Afortunadamente, en la taberna también había algunos profunda e inteligentemente preocupados por el Ratonero y libres del fatalismo mingol. Cif no se sintió impulsada a correr hacia el Ratonero cuando éste venció. Tenía la profunda sensación de que aquella noche estaba en juego algo más que unas partidas de chaquete, la convicción demasiado persistente de que había algo claramente vil en el desconocido, y sin duda otros parroquianos habían compartido esas mismas sensaciones. Pero al contrario que la mayoría de ellos, el alivio que pudiera haber experimentado no desvió su atención del Ratonero por un solo instante. Cuando el hombrecillo y su doble de mala catadura cruzaron el umbral, Cif se apresuró a seguirles.

Pshawri y Mikkidu le pisaron los talones.

Vieron a los dos delante de ellos como tenues glóbulos, sombras en la niebla blanca, por así decirlo, y los siguieron a la distancia mínima necesaria para no perderlos totalmente de vista. Las sombras se movieron de un lado a otro y callejón abajo, hicieron una breve pausa y luego reanudaron su camino por detrás del edificio, construido con grandes maderos grises de barcos naufragados, que contenía la sala del consejo.
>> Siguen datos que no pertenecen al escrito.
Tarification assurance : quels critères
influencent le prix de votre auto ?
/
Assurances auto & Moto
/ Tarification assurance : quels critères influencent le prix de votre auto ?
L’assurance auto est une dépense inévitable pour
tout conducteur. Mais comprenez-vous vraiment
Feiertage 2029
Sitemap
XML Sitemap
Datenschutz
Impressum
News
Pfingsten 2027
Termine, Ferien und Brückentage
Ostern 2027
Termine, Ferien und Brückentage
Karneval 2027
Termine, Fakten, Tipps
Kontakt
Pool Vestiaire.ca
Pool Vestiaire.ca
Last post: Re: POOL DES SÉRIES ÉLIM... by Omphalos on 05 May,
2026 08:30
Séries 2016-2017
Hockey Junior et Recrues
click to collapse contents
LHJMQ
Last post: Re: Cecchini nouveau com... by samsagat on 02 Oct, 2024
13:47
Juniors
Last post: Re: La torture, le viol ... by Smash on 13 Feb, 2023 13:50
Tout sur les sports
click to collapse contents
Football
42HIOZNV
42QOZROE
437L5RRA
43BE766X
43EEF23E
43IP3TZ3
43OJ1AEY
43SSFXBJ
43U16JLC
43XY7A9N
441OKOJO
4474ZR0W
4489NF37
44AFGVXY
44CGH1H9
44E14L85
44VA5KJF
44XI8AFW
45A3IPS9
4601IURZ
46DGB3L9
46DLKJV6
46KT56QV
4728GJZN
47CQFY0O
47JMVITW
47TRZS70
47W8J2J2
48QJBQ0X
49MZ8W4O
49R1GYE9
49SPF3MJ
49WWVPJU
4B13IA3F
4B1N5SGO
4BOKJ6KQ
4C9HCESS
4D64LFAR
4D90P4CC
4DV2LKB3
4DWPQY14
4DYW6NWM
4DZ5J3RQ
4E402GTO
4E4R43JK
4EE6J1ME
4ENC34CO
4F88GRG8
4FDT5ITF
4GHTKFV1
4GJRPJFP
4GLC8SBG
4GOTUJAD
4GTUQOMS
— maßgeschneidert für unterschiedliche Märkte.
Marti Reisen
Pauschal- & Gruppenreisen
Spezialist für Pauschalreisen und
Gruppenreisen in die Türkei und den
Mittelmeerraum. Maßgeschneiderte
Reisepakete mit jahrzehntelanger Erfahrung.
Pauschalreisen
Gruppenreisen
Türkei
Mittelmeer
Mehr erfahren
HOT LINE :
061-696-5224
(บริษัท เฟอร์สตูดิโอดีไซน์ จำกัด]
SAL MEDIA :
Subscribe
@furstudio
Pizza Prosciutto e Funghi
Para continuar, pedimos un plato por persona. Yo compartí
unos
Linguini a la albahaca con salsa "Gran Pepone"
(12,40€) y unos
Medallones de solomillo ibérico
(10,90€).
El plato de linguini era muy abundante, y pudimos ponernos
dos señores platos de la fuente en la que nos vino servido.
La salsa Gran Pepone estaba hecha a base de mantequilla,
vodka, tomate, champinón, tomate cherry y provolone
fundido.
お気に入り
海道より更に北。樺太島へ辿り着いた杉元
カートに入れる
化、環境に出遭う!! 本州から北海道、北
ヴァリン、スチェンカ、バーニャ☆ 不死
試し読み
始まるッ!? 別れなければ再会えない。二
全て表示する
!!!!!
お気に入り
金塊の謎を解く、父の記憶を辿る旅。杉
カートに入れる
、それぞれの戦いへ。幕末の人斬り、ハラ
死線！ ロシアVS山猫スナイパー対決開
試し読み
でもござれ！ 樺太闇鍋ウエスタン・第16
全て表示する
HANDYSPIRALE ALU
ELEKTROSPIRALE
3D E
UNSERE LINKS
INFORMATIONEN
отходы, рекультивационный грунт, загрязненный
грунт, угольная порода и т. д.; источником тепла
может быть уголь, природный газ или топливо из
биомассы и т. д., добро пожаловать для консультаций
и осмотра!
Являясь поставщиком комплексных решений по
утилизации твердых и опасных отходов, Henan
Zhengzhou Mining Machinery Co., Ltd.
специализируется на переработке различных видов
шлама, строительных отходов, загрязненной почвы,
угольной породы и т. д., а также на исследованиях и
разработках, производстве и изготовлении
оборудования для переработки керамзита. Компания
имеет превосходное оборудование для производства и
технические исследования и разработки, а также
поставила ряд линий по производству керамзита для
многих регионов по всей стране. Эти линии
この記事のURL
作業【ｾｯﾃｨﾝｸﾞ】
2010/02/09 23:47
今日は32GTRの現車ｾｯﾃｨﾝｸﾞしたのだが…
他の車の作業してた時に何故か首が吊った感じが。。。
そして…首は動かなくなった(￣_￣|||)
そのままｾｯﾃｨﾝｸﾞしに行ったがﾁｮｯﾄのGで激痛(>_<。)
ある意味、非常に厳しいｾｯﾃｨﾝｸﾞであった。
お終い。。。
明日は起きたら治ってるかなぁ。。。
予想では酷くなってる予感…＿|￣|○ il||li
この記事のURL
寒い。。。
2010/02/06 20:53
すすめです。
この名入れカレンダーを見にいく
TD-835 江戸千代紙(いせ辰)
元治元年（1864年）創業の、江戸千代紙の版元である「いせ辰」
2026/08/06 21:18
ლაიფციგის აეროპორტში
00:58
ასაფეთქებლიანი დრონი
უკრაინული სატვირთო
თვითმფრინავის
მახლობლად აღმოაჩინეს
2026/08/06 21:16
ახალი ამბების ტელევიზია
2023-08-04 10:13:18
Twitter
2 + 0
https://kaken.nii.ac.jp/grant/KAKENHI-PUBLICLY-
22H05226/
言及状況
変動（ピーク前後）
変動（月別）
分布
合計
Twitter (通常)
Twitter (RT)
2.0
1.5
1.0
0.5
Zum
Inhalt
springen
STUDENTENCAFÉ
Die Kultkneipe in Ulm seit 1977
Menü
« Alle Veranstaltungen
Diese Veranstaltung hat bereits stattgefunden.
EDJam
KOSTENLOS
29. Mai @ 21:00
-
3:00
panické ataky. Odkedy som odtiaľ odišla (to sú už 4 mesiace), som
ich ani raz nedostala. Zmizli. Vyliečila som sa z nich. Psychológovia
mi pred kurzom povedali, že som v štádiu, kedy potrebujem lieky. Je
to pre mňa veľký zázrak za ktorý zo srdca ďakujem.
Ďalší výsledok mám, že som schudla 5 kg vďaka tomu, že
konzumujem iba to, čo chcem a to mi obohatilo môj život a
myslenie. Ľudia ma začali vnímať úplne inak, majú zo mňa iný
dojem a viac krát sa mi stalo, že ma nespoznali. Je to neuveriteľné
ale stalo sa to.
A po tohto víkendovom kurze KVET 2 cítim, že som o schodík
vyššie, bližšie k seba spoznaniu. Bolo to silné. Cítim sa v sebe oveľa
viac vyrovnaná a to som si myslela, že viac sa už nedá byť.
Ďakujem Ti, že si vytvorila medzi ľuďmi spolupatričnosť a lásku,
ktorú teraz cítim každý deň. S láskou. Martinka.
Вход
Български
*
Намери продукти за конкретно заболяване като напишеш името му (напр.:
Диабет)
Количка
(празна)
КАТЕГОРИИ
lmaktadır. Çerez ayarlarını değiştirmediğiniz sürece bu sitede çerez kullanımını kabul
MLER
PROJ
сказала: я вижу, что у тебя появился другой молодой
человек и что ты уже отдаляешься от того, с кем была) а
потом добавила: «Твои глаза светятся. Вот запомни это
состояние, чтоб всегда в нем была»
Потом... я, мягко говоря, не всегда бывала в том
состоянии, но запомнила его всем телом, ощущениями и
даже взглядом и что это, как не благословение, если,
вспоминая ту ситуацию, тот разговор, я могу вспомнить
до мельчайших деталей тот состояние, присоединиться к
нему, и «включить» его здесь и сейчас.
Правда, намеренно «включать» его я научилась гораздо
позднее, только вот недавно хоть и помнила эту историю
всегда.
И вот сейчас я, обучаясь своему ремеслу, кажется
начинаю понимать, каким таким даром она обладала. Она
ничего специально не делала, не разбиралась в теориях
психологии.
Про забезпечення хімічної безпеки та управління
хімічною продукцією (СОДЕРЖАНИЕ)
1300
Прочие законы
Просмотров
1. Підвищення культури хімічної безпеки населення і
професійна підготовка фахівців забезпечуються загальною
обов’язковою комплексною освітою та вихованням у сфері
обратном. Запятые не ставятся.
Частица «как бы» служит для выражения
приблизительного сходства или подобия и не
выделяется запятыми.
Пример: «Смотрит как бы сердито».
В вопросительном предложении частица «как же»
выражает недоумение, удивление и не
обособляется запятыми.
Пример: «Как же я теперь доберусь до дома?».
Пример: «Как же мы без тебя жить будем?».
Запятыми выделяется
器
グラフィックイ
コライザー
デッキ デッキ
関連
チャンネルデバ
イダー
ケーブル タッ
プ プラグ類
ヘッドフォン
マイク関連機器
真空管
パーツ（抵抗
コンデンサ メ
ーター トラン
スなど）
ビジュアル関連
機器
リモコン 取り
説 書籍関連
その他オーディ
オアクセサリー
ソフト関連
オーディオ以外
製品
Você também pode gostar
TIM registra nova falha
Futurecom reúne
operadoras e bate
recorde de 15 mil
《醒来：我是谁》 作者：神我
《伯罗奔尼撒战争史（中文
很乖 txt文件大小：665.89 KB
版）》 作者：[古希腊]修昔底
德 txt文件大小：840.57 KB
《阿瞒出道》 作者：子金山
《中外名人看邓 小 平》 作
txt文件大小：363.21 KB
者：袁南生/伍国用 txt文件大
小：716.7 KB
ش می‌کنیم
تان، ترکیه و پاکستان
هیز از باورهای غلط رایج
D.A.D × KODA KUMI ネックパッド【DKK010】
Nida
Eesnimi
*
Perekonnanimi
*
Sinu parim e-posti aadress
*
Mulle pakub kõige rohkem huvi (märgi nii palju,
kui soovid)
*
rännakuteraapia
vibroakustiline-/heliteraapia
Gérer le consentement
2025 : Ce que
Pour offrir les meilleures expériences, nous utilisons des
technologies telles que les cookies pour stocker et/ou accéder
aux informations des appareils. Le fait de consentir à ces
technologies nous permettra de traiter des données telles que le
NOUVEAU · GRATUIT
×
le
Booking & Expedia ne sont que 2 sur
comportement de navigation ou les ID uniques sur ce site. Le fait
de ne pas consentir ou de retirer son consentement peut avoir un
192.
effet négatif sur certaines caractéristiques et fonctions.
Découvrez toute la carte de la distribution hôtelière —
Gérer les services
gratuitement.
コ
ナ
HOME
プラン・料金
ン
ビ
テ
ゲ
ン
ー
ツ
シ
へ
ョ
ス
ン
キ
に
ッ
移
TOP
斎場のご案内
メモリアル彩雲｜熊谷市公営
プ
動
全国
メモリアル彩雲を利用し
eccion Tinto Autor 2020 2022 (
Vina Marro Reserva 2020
Sus perseguidores no encontraron a nadie más que se aventurase en la niebla. El silencio era profundo, tan sólo quebrado de vez en cuando por el sonido goteante de la bruma que se condensaba y algunos retazos de conversación procedentes del Ratonero y su acompañante, demasiado tenues y huidizos para entenderlos. El conjunto daba una impresión fantasmal.

En la esquina siguiente las sombras volvieron a detenerse y luego la doblaron.

—Está siguiendo su ruta matutina habitual —susurró Mikkidu.

Cif asintió, pero Pshawri cogió a Mikkidu del brazo y se llevó un dedo a los labios para advertirle que callara.